When I woke up Knight's Contract had been packed up and shipped off and my Blanka was now up to a B+ rating.

Or not.

I will finish the game, but I truly dread what what kind of bull shit will be thrown at me by the last guy.

Tuesday, August 16, 2011

It's not chocolate and peanut butter

There was another boss battle in Knight's Contract last night with almost all of the same problems as the last one. In fact, add attacks that can hit you through stone walls to the list of awfulness. It has gotten to the point where I am going to look up all the quick time events ahead of time to make sure that only have to beat each one once.

But I don't want to talk about that today. I want to talk about this:



Keep in mind that I am still a little gun shy from both MvC3 and Mortal Kombat being failed investments of both time and money, but the more I see of this game the less I am excited for it. The inclusion of simple supers and combos that rely on quick tagging screams MvC, but the focus on juggling looks a bit more like Tekken Tag. It is neither Street Fighter or Tekken, which I suppose is the point, but the weird in between area just does not sit well with me. There is no way for me to tell how the game feels from a four minute video, but I am definitely feeling more cautious then gung ho about the game. That and watching Ken and Ryu play ping ping using Kazuya's body and fireballs looked absolutely retarded.

Perhaps easy, consistent supers and the magic series combos from MvC were added to let other things be more complicated, like team building and maximizing tiny opening for insane damage. Touch of death combos were a big part of why I stopped playing MvC3, first of all because I could no do them and secondly even if I could I do not think that wailing on a lifeless body for fifteen seconds makes for exciting fisticuffs. Street Fighter, regardless of version, is rarely this one sided, action wise. Playing defensively is a viable option (for some characters) and playing cautiously is usually rewarded. Yes, this makes the game slower, but it also allows for more mind games versus seeing one opening and doing a billion damage from it.

All bitching aside, I will undoubtedly still buy it. I bought MK, and this has to be better than that.

* _Data extract_:
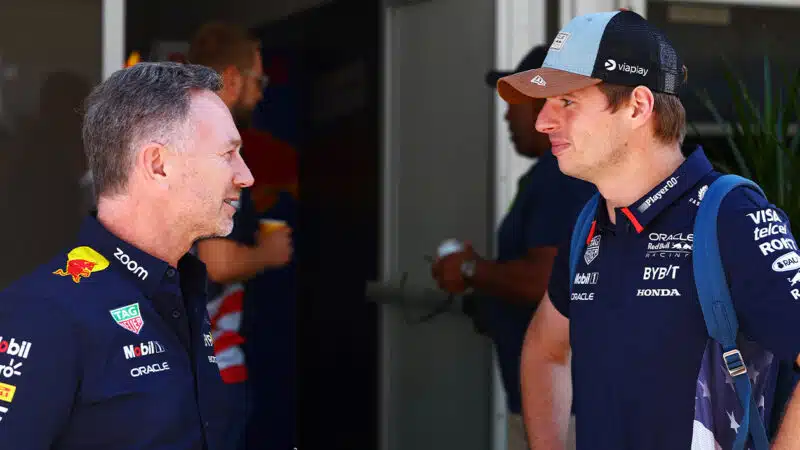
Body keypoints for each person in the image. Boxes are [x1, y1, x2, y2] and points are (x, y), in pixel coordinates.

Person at [496, 9, 800, 450]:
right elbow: (546, 347)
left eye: (566, 102)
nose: (543, 122)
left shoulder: (730, 216)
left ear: (638, 106)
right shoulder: (591, 223)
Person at [0, 62, 251, 448]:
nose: (245, 175)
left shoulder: (183, 289)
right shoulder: (43, 314)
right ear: (158, 165)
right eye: (228, 154)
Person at [431, 45, 595, 449]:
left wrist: (471, 269)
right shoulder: (558, 173)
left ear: (545, 103)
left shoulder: (562, 176)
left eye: (515, 102)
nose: (507, 114)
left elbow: (548, 283)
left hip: (564, 411)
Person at [188, 22, 295, 450]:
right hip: (213, 366)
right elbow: (214, 262)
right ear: (231, 79)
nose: (263, 91)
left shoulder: (182, 139)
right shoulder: (211, 149)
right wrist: (267, 253)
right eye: (259, 79)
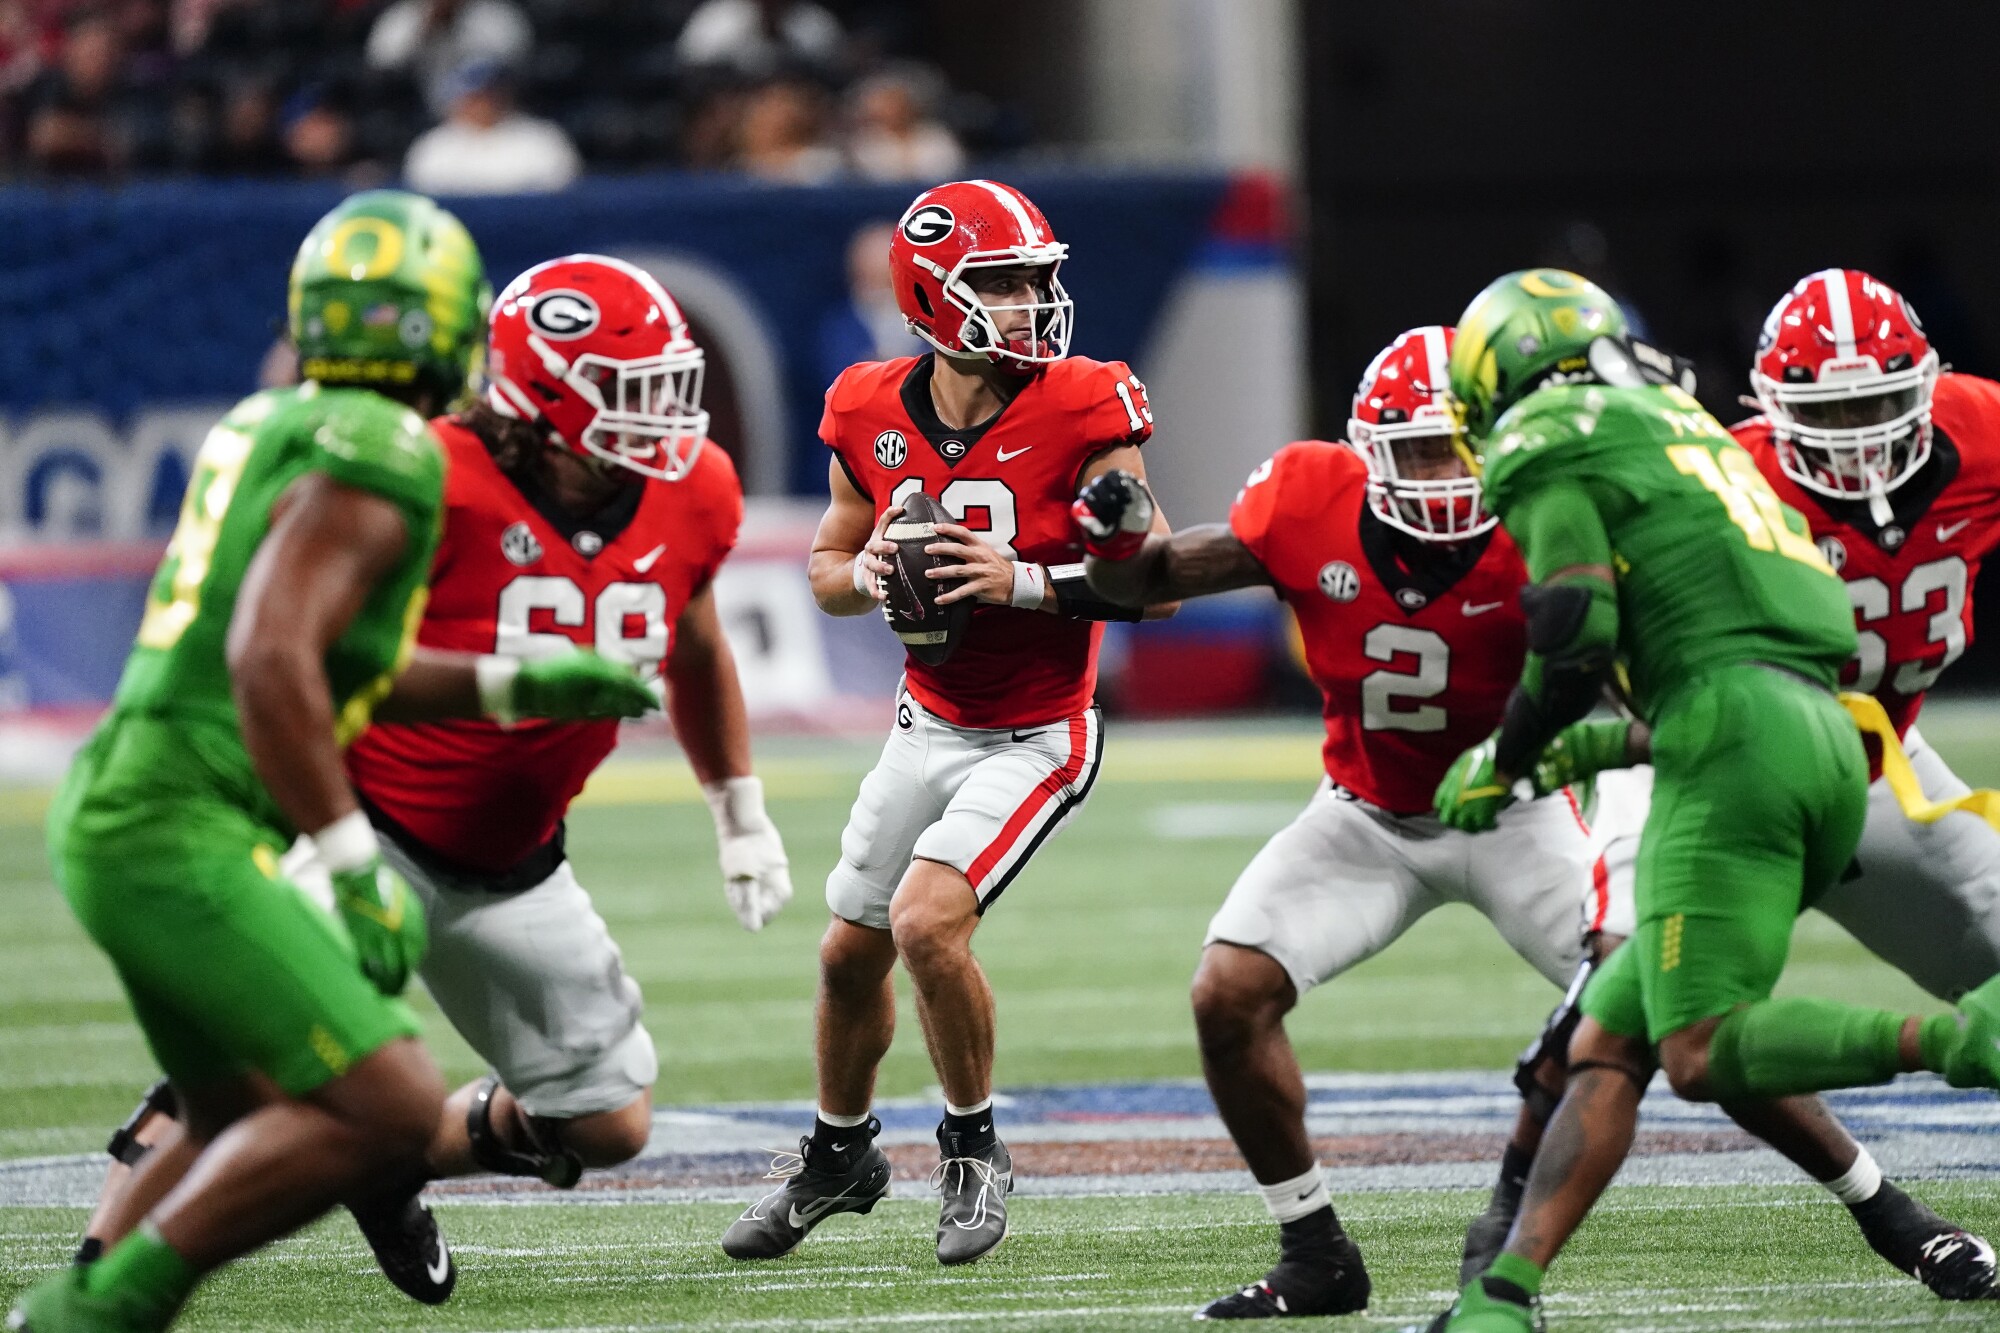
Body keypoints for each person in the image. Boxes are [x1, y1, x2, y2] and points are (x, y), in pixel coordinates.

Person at [68, 254, 793, 1305]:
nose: (666, 417)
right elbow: (305, 653)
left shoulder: (697, 489)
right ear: (542, 394)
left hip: (513, 857)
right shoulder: (421, 472)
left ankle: (388, 1163)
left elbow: (693, 643)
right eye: (629, 392)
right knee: (247, 1063)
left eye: (667, 385)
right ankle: (93, 1280)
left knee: (604, 1122)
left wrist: (738, 808)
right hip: (356, 818)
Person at [7, 190, 657, 1332]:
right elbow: (271, 660)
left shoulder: (268, 420)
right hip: (181, 820)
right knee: (392, 1106)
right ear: (452, 330)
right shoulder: (392, 450)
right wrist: (349, 853)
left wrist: (519, 684)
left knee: (238, 1110)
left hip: (125, 801)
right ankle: (95, 1312)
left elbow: (330, 656)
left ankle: (83, 1300)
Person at [1422, 268, 2000, 1333]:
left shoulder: (1553, 439)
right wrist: (1581, 747)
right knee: (1610, 1013)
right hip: (1783, 733)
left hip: (1814, 750)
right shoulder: (1700, 440)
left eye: (1881, 407)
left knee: (1691, 1038)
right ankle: (1499, 1287)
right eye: (1831, 415)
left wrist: (1513, 758)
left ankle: (1954, 1047)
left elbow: (1574, 636)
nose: (1860, 439)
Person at [1077, 325, 1602, 1318]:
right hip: (1367, 817)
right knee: (1224, 991)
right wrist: (1110, 539)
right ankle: (1314, 1250)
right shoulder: (1307, 496)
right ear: (1366, 453)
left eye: (1461, 448)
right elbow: (1146, 583)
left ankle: (1875, 1203)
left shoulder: (1551, 516)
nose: (1444, 477)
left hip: (1518, 810)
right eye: (1418, 452)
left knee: (1655, 1006)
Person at [719, 178, 1173, 1267]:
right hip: (925, 722)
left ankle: (971, 1147)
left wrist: (1023, 579)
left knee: (926, 923)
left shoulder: (1085, 401)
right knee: (844, 956)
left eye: (1034, 282)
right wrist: (867, 567)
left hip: (1039, 730)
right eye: (999, 283)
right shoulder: (868, 407)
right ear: (931, 295)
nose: (1026, 305)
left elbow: (1150, 583)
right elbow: (829, 566)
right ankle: (839, 1153)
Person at [402, 59, 580, 197]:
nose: (485, 103)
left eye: (491, 92)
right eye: (475, 95)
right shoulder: (433, 146)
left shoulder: (543, 138)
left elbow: (561, 195)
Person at [365, 0, 531, 117]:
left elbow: (513, 63)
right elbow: (382, 67)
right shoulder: (403, 17)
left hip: (487, 110)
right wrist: (425, 29)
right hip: (416, 111)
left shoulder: (494, 15)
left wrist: (457, 24)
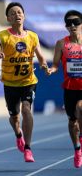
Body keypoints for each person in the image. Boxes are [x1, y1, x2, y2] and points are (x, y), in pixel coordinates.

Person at [0, 2, 48, 162]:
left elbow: (40, 56)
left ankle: (28, 148)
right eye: (12, 13)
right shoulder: (3, 36)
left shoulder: (32, 36)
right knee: (15, 117)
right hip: (10, 84)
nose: (16, 15)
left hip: (28, 81)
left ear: (23, 16)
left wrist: (44, 64)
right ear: (8, 18)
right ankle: (18, 135)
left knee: (26, 110)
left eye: (19, 12)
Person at [47, 10, 82, 168]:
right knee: (71, 121)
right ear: (66, 26)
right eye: (69, 23)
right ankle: (77, 149)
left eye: (75, 22)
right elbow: (55, 64)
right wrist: (51, 69)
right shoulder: (62, 43)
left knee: (80, 108)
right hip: (70, 88)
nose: (72, 25)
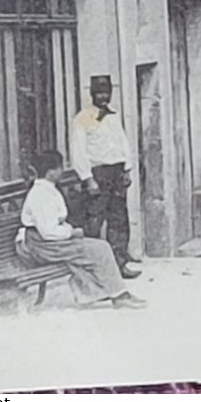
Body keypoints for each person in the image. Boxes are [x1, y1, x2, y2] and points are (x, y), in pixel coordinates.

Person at [18, 150, 146, 309]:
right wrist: (71, 232)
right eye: (59, 168)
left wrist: (69, 231)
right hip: (43, 246)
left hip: (50, 242)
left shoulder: (48, 189)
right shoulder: (40, 195)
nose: (62, 171)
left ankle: (100, 292)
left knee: (94, 248)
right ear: (51, 172)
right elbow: (48, 231)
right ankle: (119, 296)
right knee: (101, 249)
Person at [70, 75, 140, 279]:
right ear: (92, 94)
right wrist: (87, 178)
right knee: (94, 222)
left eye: (106, 92)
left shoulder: (114, 115)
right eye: (99, 93)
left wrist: (127, 169)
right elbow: (78, 152)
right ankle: (91, 270)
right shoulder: (82, 118)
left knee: (119, 220)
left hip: (116, 173)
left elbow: (122, 142)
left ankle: (119, 265)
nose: (103, 97)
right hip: (98, 175)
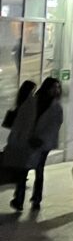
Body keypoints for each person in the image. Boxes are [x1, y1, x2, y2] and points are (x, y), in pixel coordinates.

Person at [8, 78, 64, 211]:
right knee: (23, 170)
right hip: (27, 141)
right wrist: (21, 137)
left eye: (58, 87)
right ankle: (19, 199)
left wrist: (40, 140)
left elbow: (54, 127)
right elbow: (21, 121)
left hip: (42, 144)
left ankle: (36, 198)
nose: (56, 90)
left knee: (39, 171)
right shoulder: (32, 101)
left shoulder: (56, 107)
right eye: (54, 87)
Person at [2, 81, 38, 213]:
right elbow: (27, 125)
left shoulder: (22, 102)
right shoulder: (30, 103)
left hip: (17, 143)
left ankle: (19, 200)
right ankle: (19, 199)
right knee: (22, 173)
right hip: (23, 144)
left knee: (20, 173)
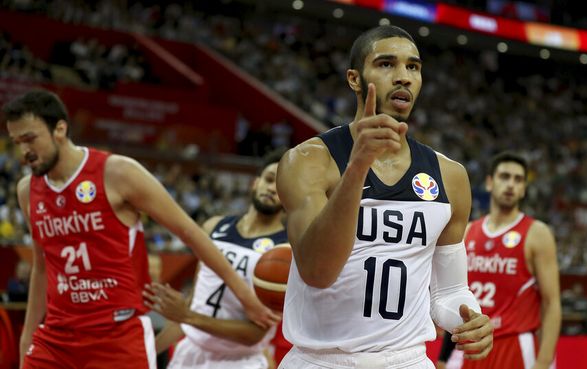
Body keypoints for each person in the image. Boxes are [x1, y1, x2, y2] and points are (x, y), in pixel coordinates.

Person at [3, 90, 279, 369]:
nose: (24, 152)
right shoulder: (27, 190)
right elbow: (41, 266)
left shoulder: (118, 172)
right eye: (16, 142)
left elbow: (190, 233)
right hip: (57, 336)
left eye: (30, 139)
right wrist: (28, 334)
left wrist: (247, 298)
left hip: (116, 334)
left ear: (59, 128)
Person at [276, 25, 493, 369]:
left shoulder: (451, 176)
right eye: (387, 64)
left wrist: (469, 318)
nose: (404, 77)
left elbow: (449, 292)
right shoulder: (308, 160)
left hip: (406, 360)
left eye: (413, 67)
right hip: (321, 361)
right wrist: (357, 168)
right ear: (354, 79)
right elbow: (317, 271)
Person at [143, 149, 288, 369]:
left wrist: (189, 317)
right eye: (269, 179)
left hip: (239, 361)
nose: (272, 188)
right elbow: (195, 302)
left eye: (281, 187)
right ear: (255, 183)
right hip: (189, 354)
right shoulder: (214, 226)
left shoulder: (285, 251)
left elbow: (254, 334)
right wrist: (146, 355)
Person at [438, 151, 561, 369]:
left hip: (515, 345)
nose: (511, 184)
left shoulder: (537, 233)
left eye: (518, 179)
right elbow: (455, 296)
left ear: (523, 189)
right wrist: (443, 357)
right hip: (471, 345)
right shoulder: (467, 232)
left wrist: (544, 362)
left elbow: (551, 303)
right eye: (504, 177)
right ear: (489, 182)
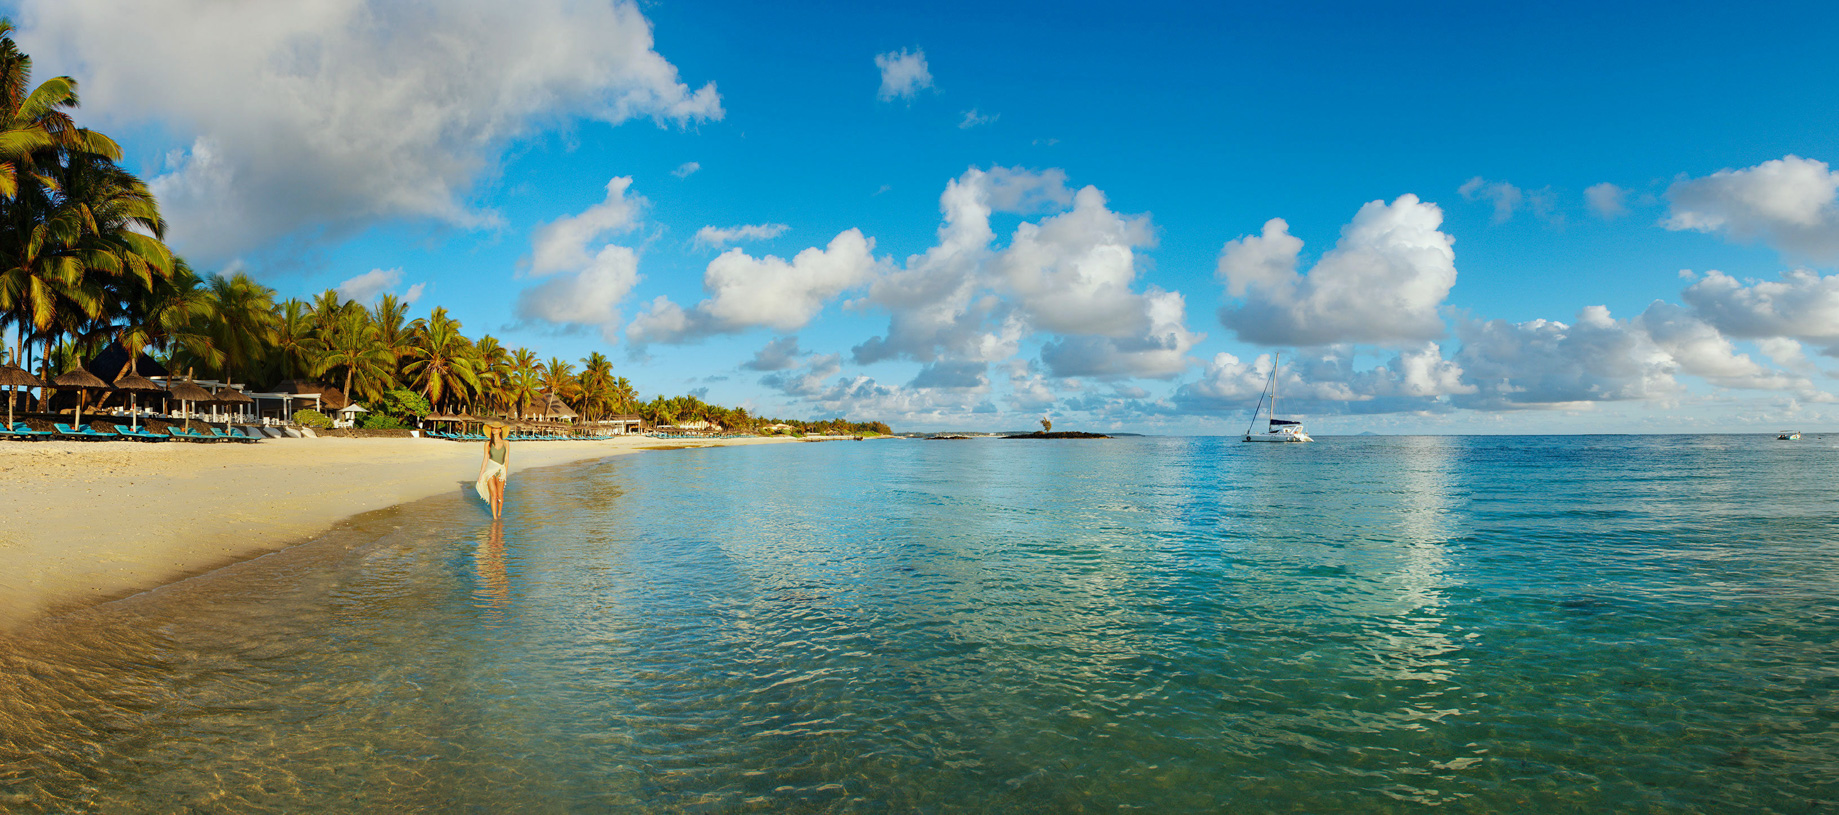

* _Work request A_: According to the blog post about fighting games, why did the writer stop playing MvC3? Answer in one to three sentences.
* _Work request B_: Please write the next part of the blog post about fighting games, picking up after its final sentence.
The entries come from a separate source and are unrelated to the blog post.

* _Written response A_: Touch of death combos drove the writer away from MvC3. The writer could not perform them, and even if they could, the writer did not think that hitting a lifeless body for fifteen seconds made for exciting fisticuffs.

* _Written response B_:
(Still not going to buy UMvC3, though)

Monday, August 15, 2011

A catalog of atrocities

It is now time to document the atrocities of the worst boss fight I have ever been subjected to. This includes final bosses of SNK fighters (I'm looking at you, Geese Howard).

 Knight's Contract had not been a difficult game up to this point. Correction: the only difficulties were caused by the map not telling you where to go and a lot of the hallways looking the same, but killing things had not been too much of a chore. Previous bosses had been challenging, but none had actually killed me before I figured out what I needed to do. Then along comes a giant flaming witch that fires rockets out of her costume. She actually looks pretty cool and long as you can get past her being three times as tall as you are. It all goes to shit very quickly.


  1. The battle takes place on a suspended platform with no edges. When the witch is on the platform she takes up quite a bit of the available space. She also has an attack that creates an 'X' of burning areas that corner you, followed by a spear attack that will knock either you or Rachel (the good witch) right off the side, ending the fight.
  2. The flaming sections created have their own problem: if Rachel happens to step on one she cannot get off of it, instead sitting there burning to death until the flaming area goes away. If you happen to call her towards you she will walk right into the fire, killing herself.
  3. After a few attacks the fire witch will jump off of the platform and fire area affect rockets at you. The rockets are enough to either kill you in one hit or knock you off of the platform, and their blast radius is large enough that missiles that hit off screen can still hit you.
  4. Last but not least, the fight ends with a quick time event. This would not be all that bad, but if you fail (and I did) the game give the fire witch over half her health back and you have to fight her again. If she kills you? Back to the beginning of the fight.
This awful combination required 33 retries to get past. And the worst part? I am going to tell you exactly how to fix every one of these, and not one solution requires giving Rachel any sort of virtual survival instinct (because good AI is clearly past these guys).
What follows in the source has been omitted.